Trascriva parola per parola, dai record riportati qui sotto, le righe che partono da quella contenente "seine Experi­mente, seine" e terminano con quella contenente "über die Produkte zu", entrambe incluse.

- Dati da utilizzare -

※ ※ ※

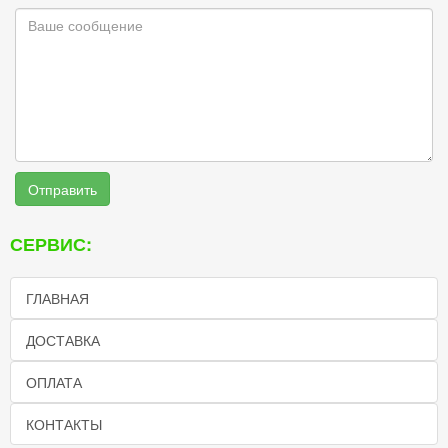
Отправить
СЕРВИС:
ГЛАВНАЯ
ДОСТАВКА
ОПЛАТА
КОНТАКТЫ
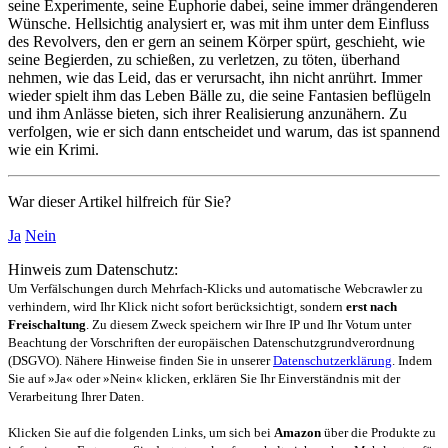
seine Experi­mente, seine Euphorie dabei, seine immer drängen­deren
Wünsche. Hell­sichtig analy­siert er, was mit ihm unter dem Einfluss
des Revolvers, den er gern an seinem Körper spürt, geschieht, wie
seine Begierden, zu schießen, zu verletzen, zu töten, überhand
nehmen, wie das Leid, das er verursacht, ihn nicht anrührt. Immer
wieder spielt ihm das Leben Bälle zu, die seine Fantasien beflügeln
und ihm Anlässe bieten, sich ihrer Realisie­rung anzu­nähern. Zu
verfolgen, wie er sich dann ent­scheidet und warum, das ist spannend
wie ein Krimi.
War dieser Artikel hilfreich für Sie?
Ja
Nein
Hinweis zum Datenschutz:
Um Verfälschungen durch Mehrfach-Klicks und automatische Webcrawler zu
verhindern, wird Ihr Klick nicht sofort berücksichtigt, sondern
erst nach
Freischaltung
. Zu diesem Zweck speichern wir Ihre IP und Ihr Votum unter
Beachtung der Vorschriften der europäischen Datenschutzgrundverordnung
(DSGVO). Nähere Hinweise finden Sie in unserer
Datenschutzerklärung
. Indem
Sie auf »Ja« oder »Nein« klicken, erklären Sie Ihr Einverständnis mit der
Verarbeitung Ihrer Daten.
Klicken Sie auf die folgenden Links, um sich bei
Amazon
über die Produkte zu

※ ※ ※

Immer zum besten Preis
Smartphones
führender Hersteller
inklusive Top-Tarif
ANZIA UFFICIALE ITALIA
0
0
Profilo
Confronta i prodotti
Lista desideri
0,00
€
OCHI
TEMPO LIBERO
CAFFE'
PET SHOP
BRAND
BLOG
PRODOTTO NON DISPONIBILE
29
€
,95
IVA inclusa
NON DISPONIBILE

※ ※ ※

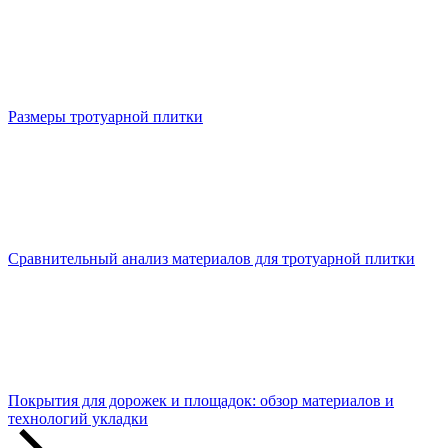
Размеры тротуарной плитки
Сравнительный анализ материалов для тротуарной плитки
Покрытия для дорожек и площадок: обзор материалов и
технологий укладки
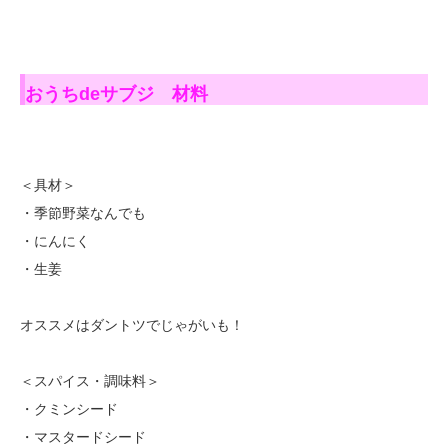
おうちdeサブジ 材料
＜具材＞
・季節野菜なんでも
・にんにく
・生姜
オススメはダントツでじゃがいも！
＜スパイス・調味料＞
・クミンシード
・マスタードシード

※ ※ ※

- Soluzione dell'esercizio -
seine Experi­mente, seine Euphorie dabei, seine immer drängen­deren
Wünsche. Hell­sichtig analy­siert er, was mit ihm unter dem Einfluss
des Revolvers, den er gern an seinem Körper spürt, geschieht, wie
seine Begierden, zu schießen, zu verletzen, zu töten, überhand
nehmen, wie das Leid, das er verursacht, ihn nicht anrührt. Immer
wieder spielt ihm das Leben Bälle zu, die seine Fantasien beflügeln
und ihm Anlässe bieten, sich ihrer Realisie­rung anzu­nähern. Zu
verfolgen, wie er sich dann ent­scheidet und warum, das ist spannend
wie ein Krimi.
War dieser Artikel hilfreich für Sie?
Ja
Nein
Hinweis zum Datenschutz:
Um Verfälschungen durch Mehrfach-Klicks und automatische Webcrawler zu
verhindern, wird Ihr Klick nicht sofort berücksichtigt, sondern
erst nach
Freischaltung
. Zu diesem Zweck speichern wir Ihre IP und Ihr Votum unter
Beachtung der Vorschriften der europäischen Datenschutzgrundverordnung
(DSGVO). Nähere Hinweise finden Sie in unserer
Datenschutzerklärung
. Indem
Sie auf »Ja« oder »Nein« klicken, erklären Sie Ihr Einverständnis mit der
Verarbeitung Ihrer Daten.
Klicken Sie auf die folgenden Links, um sich bei
Amazon
über die Produkte zu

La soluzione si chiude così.